The overall quantity of ransom funds decreased yr over yr by roughly 35% on account of legislation enforcement actions and extra victims refusing to pay, in line with blockchain analytics firm Chainalysis.
In 2024, ransomware attackers collected roughly $813.55 million in funds, a big drop from the $1.25 billion collected in 2023 and $1.07 billion collected in 2021, Chainalysis mentioned in its “2025 Crypto Crime Report.” Funds have been barely up by roughly 2% within the first half of the yr, main the corporate to estimate that 2024 would surpass 2023’s totals. Whereas the variety of ransomware occasions elevated within the second half of 2024, on-chain funds declined, suggesting that regardless that extra victims have been focused, fewer really paid the ransom. In some circumstances, those that paid managed to efficiently negotiate the ransom quantity to a a lot smaller quantity.
Victims organizations have wrestled with the pay-or-not-pay dilemma for years. On one hand, paying stands out as the solely reply when there isn’t a different technique to recuperate the info or the downtime ready to recuperate the info is just too lengthy. Then again, paying rewards felony exercise, funds future actions, and will encourage extra assaults towards the sufferer. Improved cyber hygiene and general resiliency helps organizations make the choice to not pay, in line with Christian Geyer, founder and CEO of Actfore. Higher incident-response capabilities, digital forensics, and data-mining providers are serving to victims establish breached knowledge quicker.
“Organizations have more and more applied complete knowledge backup options, so the enterprise can quickly recuperate their methods by means of a wipe-and-restore course of,” Geyer mentioned.

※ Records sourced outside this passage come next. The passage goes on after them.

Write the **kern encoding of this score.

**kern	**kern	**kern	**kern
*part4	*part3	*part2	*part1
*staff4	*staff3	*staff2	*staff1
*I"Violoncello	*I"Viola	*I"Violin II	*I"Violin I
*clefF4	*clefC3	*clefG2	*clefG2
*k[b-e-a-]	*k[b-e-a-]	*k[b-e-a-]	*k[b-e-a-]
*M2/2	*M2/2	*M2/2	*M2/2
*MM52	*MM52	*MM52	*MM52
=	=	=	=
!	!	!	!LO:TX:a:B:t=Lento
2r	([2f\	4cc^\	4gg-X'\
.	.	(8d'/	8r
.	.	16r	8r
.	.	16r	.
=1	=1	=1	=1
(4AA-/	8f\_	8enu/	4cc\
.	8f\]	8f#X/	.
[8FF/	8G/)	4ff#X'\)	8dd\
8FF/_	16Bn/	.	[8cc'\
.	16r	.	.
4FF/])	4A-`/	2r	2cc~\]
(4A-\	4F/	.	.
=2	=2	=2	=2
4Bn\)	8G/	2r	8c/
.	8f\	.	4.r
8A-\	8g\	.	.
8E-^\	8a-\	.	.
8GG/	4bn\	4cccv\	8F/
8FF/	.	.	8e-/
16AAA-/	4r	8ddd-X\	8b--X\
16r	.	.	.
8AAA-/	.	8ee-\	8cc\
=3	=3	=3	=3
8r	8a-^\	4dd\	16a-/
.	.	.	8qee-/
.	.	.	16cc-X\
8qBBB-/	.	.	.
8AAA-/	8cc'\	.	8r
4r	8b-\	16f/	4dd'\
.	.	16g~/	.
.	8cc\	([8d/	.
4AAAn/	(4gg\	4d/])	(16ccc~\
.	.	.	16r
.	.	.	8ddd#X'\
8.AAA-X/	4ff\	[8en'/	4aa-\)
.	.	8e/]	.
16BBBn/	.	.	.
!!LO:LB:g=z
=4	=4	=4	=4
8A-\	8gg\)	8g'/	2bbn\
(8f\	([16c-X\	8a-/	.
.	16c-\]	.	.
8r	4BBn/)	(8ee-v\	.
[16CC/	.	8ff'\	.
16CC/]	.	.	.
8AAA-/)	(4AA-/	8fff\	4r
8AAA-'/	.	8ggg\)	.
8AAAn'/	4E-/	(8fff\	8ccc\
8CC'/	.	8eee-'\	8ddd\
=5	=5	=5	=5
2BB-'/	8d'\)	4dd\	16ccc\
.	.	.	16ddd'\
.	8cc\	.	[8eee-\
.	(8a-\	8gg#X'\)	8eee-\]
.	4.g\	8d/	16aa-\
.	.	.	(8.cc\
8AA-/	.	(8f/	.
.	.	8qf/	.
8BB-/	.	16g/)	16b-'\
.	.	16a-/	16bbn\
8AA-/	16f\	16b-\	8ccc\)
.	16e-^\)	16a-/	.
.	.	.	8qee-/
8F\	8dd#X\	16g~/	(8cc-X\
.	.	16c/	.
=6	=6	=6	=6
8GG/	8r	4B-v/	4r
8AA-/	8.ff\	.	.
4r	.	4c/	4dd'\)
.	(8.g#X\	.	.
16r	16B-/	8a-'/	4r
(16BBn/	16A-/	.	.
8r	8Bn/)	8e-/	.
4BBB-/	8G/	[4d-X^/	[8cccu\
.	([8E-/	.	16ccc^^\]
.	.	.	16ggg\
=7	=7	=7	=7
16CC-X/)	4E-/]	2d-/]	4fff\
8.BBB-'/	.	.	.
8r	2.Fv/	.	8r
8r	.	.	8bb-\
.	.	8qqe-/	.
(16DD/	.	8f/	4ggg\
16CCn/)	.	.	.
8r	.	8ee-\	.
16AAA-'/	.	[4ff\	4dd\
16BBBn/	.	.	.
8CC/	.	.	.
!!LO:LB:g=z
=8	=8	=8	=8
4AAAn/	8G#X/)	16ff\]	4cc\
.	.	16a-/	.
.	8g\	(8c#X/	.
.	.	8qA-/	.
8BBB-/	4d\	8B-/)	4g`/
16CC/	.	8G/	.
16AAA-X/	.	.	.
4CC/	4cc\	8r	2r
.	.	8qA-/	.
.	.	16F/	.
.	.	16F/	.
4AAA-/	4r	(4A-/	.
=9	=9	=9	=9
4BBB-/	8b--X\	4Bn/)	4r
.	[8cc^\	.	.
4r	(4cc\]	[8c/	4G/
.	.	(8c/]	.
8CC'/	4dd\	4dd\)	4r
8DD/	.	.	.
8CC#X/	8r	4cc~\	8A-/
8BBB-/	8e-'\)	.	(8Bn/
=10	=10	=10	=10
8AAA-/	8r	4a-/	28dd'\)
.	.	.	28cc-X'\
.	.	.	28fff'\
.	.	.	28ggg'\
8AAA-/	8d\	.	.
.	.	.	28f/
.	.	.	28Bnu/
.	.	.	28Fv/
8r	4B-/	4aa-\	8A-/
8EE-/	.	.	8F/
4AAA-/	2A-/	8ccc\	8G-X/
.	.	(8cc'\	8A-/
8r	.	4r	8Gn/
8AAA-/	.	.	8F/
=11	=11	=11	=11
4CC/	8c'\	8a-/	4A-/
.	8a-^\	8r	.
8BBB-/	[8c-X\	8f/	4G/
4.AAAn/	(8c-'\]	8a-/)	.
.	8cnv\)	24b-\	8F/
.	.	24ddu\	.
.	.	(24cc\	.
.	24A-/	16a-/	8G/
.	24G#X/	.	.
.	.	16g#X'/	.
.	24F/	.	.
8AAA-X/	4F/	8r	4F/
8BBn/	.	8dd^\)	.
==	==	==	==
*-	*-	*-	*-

Another excuse is that legislation enforcement actions are making an affect on the ransomware ecosystem. A number of ransomware teams that have been prolific in 2023 and the primary half of 2024 weren’t as energetic within the second half of the yr. LockBit is one such case. The UK’s Nationwide Crime Company, the US FBI, and legislation enforcement entities in Canada, Japan, and Australia collaborated in Operation Cronos to seize knowledge and web sites related to LockBit in February 2024. That disruption appeared significantly efficient; funds to the criminals behind LockBit decreased by 79% within the second half of 2024. Equally, ALPHV/BlackCat’s going darkish in March 2024 after gathering $22 million from Change Healthcare left “a void” within the second half of 2024, Chainalysis mentioned.
When a big group leaves the cybercrime ecosystem — both after a legislation enforcement disruption or voluntarily shutting down operations — there normally is a slight dip in exercise after which one other group ramps up actions to fill the void. That does not appear to have occurred in 2024, Lizzie Cookson, a senior director of incident response at Coveware, advised Chainalysis.
“We noticed an increase in lone actors, however we didn’t see any group(s) swiftly take in their market share. … The present ransomware ecosystem is infused with a number of newcomers who are inclined to focus efforts on the small to midsize markets, which in flip are related to extra modest ransom calls for,” she mentioned.